AIC’s Brodie-Smith: Why fundraising for VCTs has soared


Now January and the dreaded tax return are out of the way, attention begins to turn to the end of the tax year. Venture capital trusts (VCTs) have already been in demand this tax year, with fundraising to 31 January up 44 per cent on fundraising to the end of January 2016. In this tax year 2016/2017 fundraising was £221.4m to the end of January while it was £153.5m to the end of January in the 2015/2016 tax year.

There are many reasons why fundraising has increased. The increased level of fundraising reflects early VCT offers being launched in the 2016/17 tax year, continuing demand for VCT offers that were open up to the end of 2016 and strong support for VCT dividend reinvestment schemes in the 2016/2017 tax year.
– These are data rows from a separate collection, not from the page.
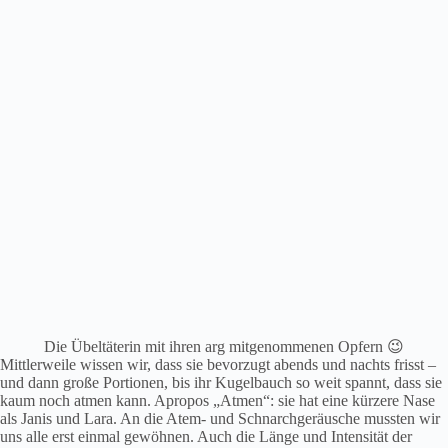
Die Übeltäterin mit ihren arg mitgenommenen Opfern 😉
Mittlerweile wissen wir, dass sie bevorzugt abends und nachts frisst –
und dann große Portionen, bis ihr Kugelbauch so weit spannt, dass sie
kaum noch atmen kann. Apropos „Atmen“: sie hat eine kürzere Nase
als Janis und Lara. An die Atem- und Schnarchgeräusche mussten wir
uns alle erst einmal gewöhnen. Auch die Länge und Intensität der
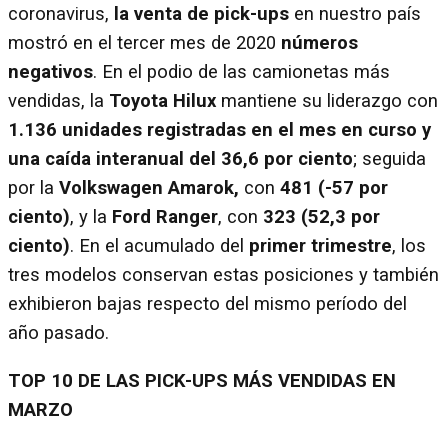
coronavirus,
la venta de pick-ups
en nuestro país
mostró en el tercer mes de 2020
números
negativos
. En el podio de las camionetas más
vendidas, la
Toyota Hilux
mantiene su liderazgo con
1.136
unidades registradas en el mes en curso y
una caída interanual del 36,6 por ciento
; seguida
por la
Volkswagen Amarok,
con
481 (-57 por
ciento)
, y la
Ford Ranger
, con
323 (52,3 por
ciento)
. En el acumulado del
primer trimestre
, los
tres modelos conservan estas posiciones y también
exhibieron bajas respecto del mismo período del
año pasado.
TOP 10 DE LAS PICK-UPS MÁS VENDIDAS EN
MARZO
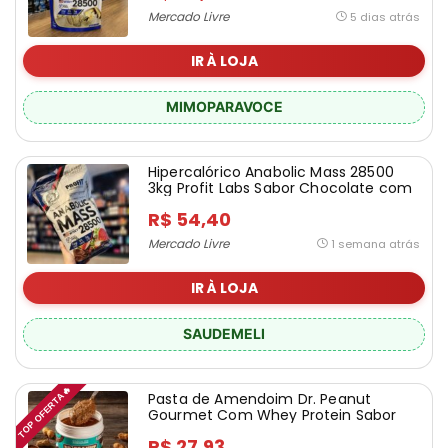
Mercado Livre
5 dias atrás
IR À LOJA
MIMOPARAVOCE
Hipercalórico Anabolic Mass 28500
3kg Profit Labs Sabor Chocolate com
Morango
R$ 54,40
Mercado Livre
1 semana atrás
IR À LOJA
SAUDEMELI
TOP OFERTA🔥
Pasta de Amendoim Dr. Peanut
Gourmet Com Whey Protein Sabor
Brigadeiro de Colher 600g
R$ 27,93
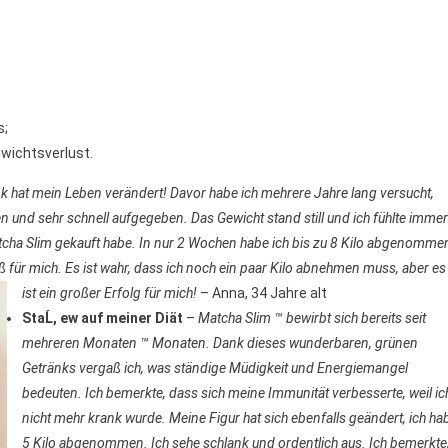
s;
ewichtsverlust.
k hat mein Leben verändert! Davor habe ich mehrere Jahre lang versucht,
en und sehr schnell aufgegeben. Das Gewicht stand still und ich fühlte immer
atcha Slim gekauft habe. In nur 2 Wochen habe ich bis zu 8 Kilo abgenomme
oß für mich. Es ist wahr, dass ich noch ein paar Kilo abnehmen muss, aber es
ist ein großer Erfolg für mich!
– Anna, 34 Jahre alt
StaĹ, ew auf meiner Diät
–
Matcha Slim ™ bewirbt sich bereits seit
mehreren Monaten ™ Monaten. Dank dieses wunderbaren, grünen
Getränks vergaß ich, was ständige Müdigkeit und Energiemangel
bedeuten. Ich bemerkte, dass sich meine Immunität verbesserte, weil ic
nicht mehr krank wurde. Meine Figur hat sich ebenfalls geändert, ich ha
5 Kilo abgenommen. Ich sehe schlank und ordentlich aus. Ich bemerkte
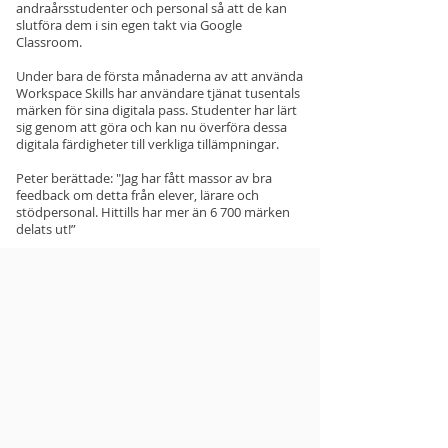
andraårsstudenter och personal så att de kan
slutföra dem i sin egen takt via Google
Classroom.
Under bara de första månaderna av att använda
Workspace Skills har användare tjänat tusentals
märken för sina digitala pass. Studenter har lärt
sig genom att göra och kan nu överföra dessa
digitala färdigheter till verkliga tillämpningar.
Peter berättade: "Jag har fått massor av bra
feedback om detta från elever, lärare och
stödpersonal. Hittills har mer än 6 700 märken
delats ut!”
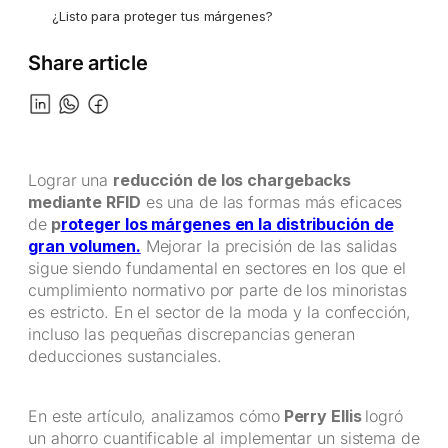
¿Listo para proteger tus márgenes?
Share article
Lograr una
reducción de los chargebacks
mediante RFID
es una de las formas más eficaces
de
p
roteger los márgenes en la distribución de
gran volumen.
Mejorar la precisión de las salidas
sigue siendo fundamental en sectores en los que el
cumplimiento normativo por parte de los minoristas
es estricto. En el sector de la moda y la confección,
incluso las pequeñas discrepancias generan
deducciones sustanciales.
En este artículo, analizamos cómo
Perry Ellis
logró
un ahorro cuantificable al implementar un sistema de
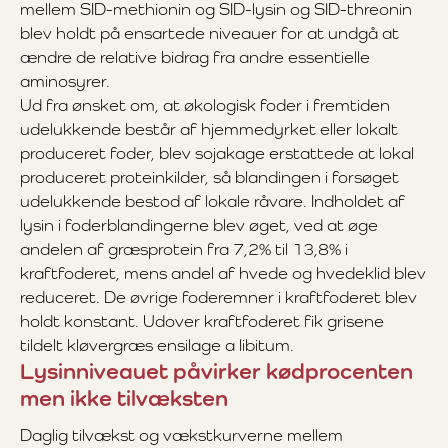
mellem SID-methionin og SID-lysin og SID-threonin
blev holdt på ensartede niveauer for at undgå at
ændre de relative bidrag fra andre essentielle
aminosyrer.
Ud fra ønsket om, at økologisk foder i fremtiden
udelukkende består af hjemmedyrket eller lokalt
produceret foder, blev sojakage erstattede at lokal
produceret proteinkilder, så blandingen i forsøget
udelukkende bestod af lokale råvare. Indholdet af
lysin i foderblandingerne blev øget, ved at øge
andelen af græsprotein fra 7,2% til 13,8% i
kraftfoderet, mens andel af hvede og hvedeklid blev
reduceret. De øvrige foderemner i kraftfoderet blev
holdt konstant. Udover kraftfoderet fik grisene
tildelt kløvergræs ensilage a libitum.
Lysinniveauet påvirker kødprocenten
men ikke tilvæksten
Daglig tilvækst og vækstkurverne mellem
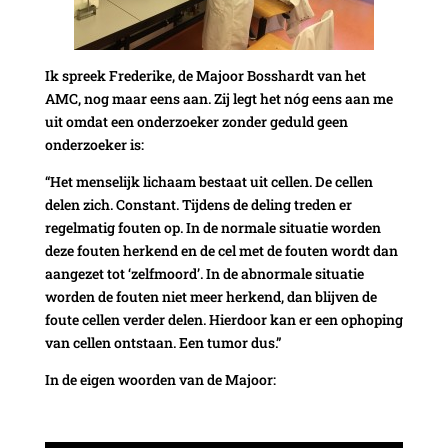
Ik spreek Frederike, de Majoor Bosshardt van het
AMC, nog maar eens aan. Zij legt het nóg eens aan me
uit omdat een onderzoeker zonder geduld geen
onderzoeker is:
“Het menselijk lichaam bestaat uit cellen. De cellen
delen zich. Constant. Tijdens de deling treden er
regelmatig fouten op. In de normale situatie worden
deze fouten herkend en de cel met de fouten wordt dan
aangezet tot ‘zelfmoord’. In de abnormale situatie
worden de fouten niet meer herkend, dan blijven de
foute cellen verder delen. Hierdoor kan er een ophoping
van cellen ontstaan. Een tumor dus.”
In de eigen woorden van de Majoor:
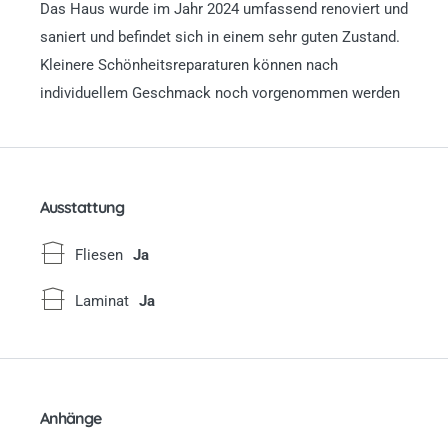
Das Haus wurde im Jahr 2024 umfassend renoviert und
saniert und befindet sich in einem sehr guten Zustand.
Kleinere Schönheitsreparaturen können nach
individuellem Geschmack noch vorgenommen werden
Ausstattung
Fliesen
Ja
Laminat
Ja
Anhänge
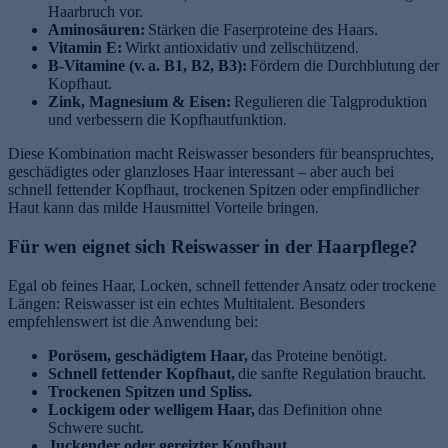
Haarbruch vor.
Aminosäuren:
Stärken die Faserproteine des Haars.
Vitamin E:
Wirkt antioxidativ und zellschützend.
B-Vitamine (v. a. B1, B2, B3):
Fördern die Durchblutung der
Kopfhaut.
Zink, Magnesium & Eisen:
Regulieren die Talgproduktion
und verbessern die Kopfhautfunktion.
Diese Kombination macht Reiswasser besonders für beanspruchtes,
geschädigtes oder glanzloses Haar interessant – aber auch bei
schnell fettender Kopfhaut, trockenen Spitzen oder empfindlicher
Haut kann das milde Hausmittel Vorteile bringen.
Für wen eignet sich Reiswasser in der Haarpflege?
Egal ob feines Haar, Locken, schnell fettender Ansatz oder trockene
Längen: Reiswasser ist ein echtes Multitalent. Besonders
empfehlenswert ist die Anwendung bei:
Porösem, geschädigtem Haar,
das Proteine benötigt.
Schnell fettender Kopfhaut,
die sanfte Regulation braucht.
Trockenen Spitzen und Spliss.
Lockigem oder welligem Haar,
das Definition ohne
Schwere sucht.
Juckender oder gereizter Kopfhaut.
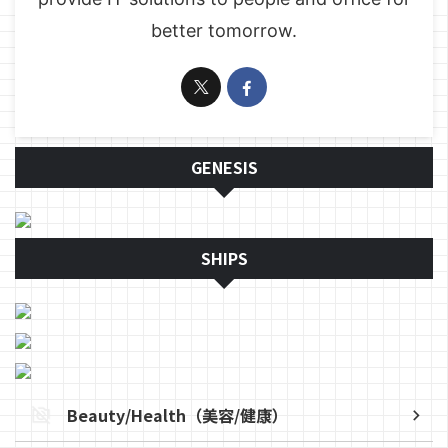
better tomorrow.
GENESIS
SHIPS
Beauty/Health（美容/健康）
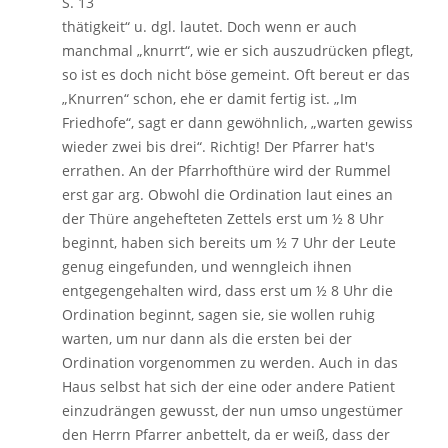
S. 13
thätigkeit“ u. dgl. lautet. Doch wenn er auch
manchmal „knurrt“, wie er sich auszudrücken pflegt,
so ist es doch nicht böse gemeint. Oft bereut er das
„Knurren“ schon, ehe er damit fertig ist. „Im
Friedhofe“, sagt er dann gewöhnlich, „warten gewiss
wieder zwei bis drei“. Richtig! Der Pfarrer hat's
errathen. An der Pfarrhofthüre wird der Rummel
erst gar arg. Obwohl die Ordination laut eines an
der Thüre angehefteten Zettels erst um ½ 8 Uhr
beginnt, haben sich bereits um ½ 7 Uhr der Leute
genug eingefunden, und wenngleich ihnen
entgegengehalten wird, dass erst um ½ 8 Uhr die
Ordination beginnt, sagen sie, sie wollen ruhig
warten, um nur dann als die ersten bei der
Ordination vorgenommen zu werden. Auch in das
Haus selbst hat sich der eine oder andere Patient
einzudrängen gewusst, der nun umso ungestümer
den Herrn Pfarrer anbettelt, da er weiß, dass der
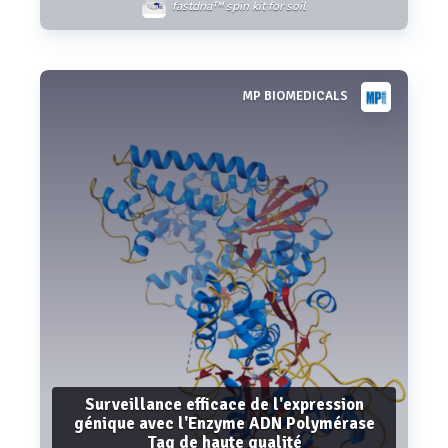
fastdna™ spin kit for soil
MP BIOMEDICALS
Voir plus
Surveillance efficace de l'expression
génique avec l'Enzyme ADN Polymérase
Taq de haute qualité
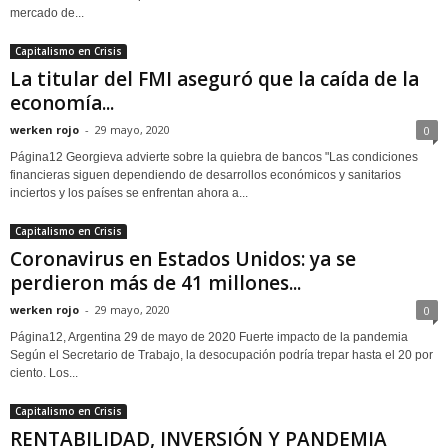
mercado de...
Capitalismo en Crisis
La titular del FMI aseguró que la caída de la
economía...
werken rojo
-
29 mayo, 2020
0
Página12 Georgieva advierte sobre la quiebra de bancos "Las condiciones
financieras siguen dependiendo de desarrollos económicos y sanitarios
inciertos y los países se enfrentan ahora a...
Capitalismo en Crisis
Coronavirus en Estados Unidos: ya se
perdieron más de 41 millones...
werken rojo
-
29 mayo, 2020
0
Página12, Argentina 29 de mayo de 2020 Fuerte impacto de la pandemia
Según el Secretario de Trabajo, la desocupación podría trepar hasta el 20 por
ciento. Los...
Capitalismo en Crisis
RENTABILIDAD, INVERSIÓN Y PANDEMIA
However, it’s clear that the pension rule changes and reduction in the lifetime allowance have acted as a significant boost to investor interest in VCTs.

Of course, the early stage companies invested in by VCTs makes them a riskier investment, regardless of the tax benefits. However, VCTs have a long strong track record both from a growth and income perspective and this has also contributed to their popularity. The Generalist VCT sector, which is the largest sector, has performed well, with the average company up 58 per cent over five  years and 94 per cent over 10 years on a share price total return basis.

The 30 per cent up-front tax relief, if investors hold the shares for five years, is not included in these performance figures. The average yield for the Generalist sector is an extremely attractive 10.8 per cent and the average dividend for the whole VCT sector is an impressive 9.4 per cent. These VCTs dividends are, of course, tax-free.

The tax-free status of VCT dividends is significant from an income perspective, given the changes regarding the taxation of dividends. There will be no impact on dividends from shares held in Isas and pensions, which remain tax-free, or on investors with modest dividend income under the £5,000 allowance. However, the newer dividend tax rates see those who receive significant dividend income paying more, with additional rate taxpayers paying 38.1 per cent.

What’s next for the VCT sector? New rules came in for VCTs in 2015 that included the ending of any VCT investment in management buyouts. There was also a lower “age of company” investment condition introduced, with a VCT not able to make a qualifying investment in a company more than seven years after its first commercial sale.

Although a longer time period of 10 years applies for “knowledge based” companies and no time period applies where the total amount invested represents more than 50 per cent of the annual turnover (averaged over 5 years) of the investee business. These rule changes have impacted some strategies but the sector has generally adapted swiftly. The strong fundraising figures this tax year so far demonstrate demand for VCTs is strong.

In November, Prime Minister Theresa May said: “I want us to turn our bright start-ups into successful scale-ups by backing them for the long-term.” She has launched a new Patient Capital review – led by the Treasury – that will examine the obstacles to getting long-term investment into innovative firms.

VCTs provide part of the solution to concerns over “patient capital” as they invest in small companies, which can be high risk, but can develop into household names in the future, helping to create jobs and economic growth. With Government interest in patient capital and strong fundraising so far this tax year it could be a dyn-amic year for the VCT sector.